La sangre seguía saliendo a borbotones. No le quedaba mucho y no parecía estar mintiendo. De todos modos, era un hijo de puta, así que no tuve problema en dejarle allí agonizando.
Luego fui hacia la chica, que había sido la primera víctima tras el disparo de mi jefe. Me arrodillé junto a ella para cerciorarme de lo que ya había deducido: no era Susan. Aún de rodillas, le increpé a John:
—¡No podías saberlo!
Él, algo fatigado, replicó:
—Vi la expresión en tus ojos. De haberla reconocido, te hubieses rendido. Aunque te costase la vida.
—¡No puedes basarte en suposiciones! Además, seguramente sea una víctima inocente.
—Seguramente sea la fulana de alguno de ellos.
—La próxima vez que hagas algo así me giraré y te dispararé a ti antes que a nadie.

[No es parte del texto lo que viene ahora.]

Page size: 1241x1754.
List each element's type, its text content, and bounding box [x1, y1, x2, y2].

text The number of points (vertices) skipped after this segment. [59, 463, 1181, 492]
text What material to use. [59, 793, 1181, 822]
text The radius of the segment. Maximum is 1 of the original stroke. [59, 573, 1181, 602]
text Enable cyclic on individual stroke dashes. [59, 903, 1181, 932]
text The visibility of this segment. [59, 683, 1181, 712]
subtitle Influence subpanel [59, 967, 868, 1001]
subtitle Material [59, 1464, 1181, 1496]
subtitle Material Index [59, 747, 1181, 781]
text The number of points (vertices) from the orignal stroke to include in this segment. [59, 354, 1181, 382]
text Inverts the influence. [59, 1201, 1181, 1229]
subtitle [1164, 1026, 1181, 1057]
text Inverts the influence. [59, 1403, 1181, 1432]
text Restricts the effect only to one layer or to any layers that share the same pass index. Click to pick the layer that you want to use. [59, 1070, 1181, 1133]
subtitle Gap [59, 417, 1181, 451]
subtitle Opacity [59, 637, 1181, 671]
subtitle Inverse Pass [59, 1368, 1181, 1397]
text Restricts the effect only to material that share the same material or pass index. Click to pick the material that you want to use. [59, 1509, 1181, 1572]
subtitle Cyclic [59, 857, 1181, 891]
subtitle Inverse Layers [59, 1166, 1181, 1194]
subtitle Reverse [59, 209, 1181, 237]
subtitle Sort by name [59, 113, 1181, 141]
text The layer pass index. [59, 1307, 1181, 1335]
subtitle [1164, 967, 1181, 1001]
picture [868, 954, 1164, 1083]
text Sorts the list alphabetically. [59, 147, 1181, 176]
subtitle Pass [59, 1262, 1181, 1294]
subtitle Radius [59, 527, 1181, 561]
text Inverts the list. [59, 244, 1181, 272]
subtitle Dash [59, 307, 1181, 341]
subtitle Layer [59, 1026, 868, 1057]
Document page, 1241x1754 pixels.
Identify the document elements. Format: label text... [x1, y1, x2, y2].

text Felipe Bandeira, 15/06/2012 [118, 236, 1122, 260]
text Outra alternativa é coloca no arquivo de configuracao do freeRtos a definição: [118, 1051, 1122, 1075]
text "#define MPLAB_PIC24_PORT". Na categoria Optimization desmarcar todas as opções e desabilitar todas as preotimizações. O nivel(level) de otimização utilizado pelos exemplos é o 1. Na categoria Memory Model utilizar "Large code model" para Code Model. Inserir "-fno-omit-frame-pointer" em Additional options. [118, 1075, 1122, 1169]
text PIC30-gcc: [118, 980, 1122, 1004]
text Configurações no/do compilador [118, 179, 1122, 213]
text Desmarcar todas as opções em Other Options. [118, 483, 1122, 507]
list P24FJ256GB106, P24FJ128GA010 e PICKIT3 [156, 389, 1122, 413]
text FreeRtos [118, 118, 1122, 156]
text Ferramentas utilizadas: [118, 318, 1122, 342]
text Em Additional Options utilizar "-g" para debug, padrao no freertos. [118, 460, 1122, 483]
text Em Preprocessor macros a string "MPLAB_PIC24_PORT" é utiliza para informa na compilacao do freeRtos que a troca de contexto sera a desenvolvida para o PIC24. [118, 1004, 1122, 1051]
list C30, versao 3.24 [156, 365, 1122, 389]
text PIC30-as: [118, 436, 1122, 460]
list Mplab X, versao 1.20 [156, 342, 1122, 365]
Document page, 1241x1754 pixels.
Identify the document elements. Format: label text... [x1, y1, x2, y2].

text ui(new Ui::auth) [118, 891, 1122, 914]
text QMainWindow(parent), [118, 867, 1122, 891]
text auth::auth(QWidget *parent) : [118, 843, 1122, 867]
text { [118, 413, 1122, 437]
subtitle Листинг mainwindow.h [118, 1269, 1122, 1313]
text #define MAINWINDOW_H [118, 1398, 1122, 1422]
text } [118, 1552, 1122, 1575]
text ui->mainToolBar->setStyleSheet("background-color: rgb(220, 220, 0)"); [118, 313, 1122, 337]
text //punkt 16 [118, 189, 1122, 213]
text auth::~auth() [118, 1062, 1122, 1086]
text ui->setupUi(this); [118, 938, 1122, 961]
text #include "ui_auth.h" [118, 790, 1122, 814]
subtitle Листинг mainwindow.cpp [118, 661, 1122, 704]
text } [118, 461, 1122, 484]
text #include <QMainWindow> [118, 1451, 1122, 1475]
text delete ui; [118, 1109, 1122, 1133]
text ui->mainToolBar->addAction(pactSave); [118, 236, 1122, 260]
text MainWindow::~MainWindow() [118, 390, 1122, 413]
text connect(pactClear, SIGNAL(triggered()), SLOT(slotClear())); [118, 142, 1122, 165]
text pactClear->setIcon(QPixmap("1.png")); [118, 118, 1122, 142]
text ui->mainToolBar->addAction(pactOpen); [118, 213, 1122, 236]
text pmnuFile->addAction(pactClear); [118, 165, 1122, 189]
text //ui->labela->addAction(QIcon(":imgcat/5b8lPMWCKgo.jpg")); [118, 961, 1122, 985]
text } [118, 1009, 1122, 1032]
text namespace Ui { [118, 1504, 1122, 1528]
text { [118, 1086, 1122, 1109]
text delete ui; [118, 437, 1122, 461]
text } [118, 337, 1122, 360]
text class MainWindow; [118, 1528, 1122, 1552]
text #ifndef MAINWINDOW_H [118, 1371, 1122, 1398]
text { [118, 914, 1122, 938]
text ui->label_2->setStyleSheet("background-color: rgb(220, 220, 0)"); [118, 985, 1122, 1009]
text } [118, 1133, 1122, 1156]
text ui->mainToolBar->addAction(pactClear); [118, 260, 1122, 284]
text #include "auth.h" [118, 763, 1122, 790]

Estas palabras me sorprendieron a mí mismo. Si no había hecho precisamente eso quizá era porque estaba convencido de que no era Susan. ¿Pero estaba seguro de poder confiar en John? ¿Estaba seguro de que él sabía, o intuía, que aquella no era mi chica? Mentalmente lo incluí como séptimo nombre de mi lista. Nunca se sabe.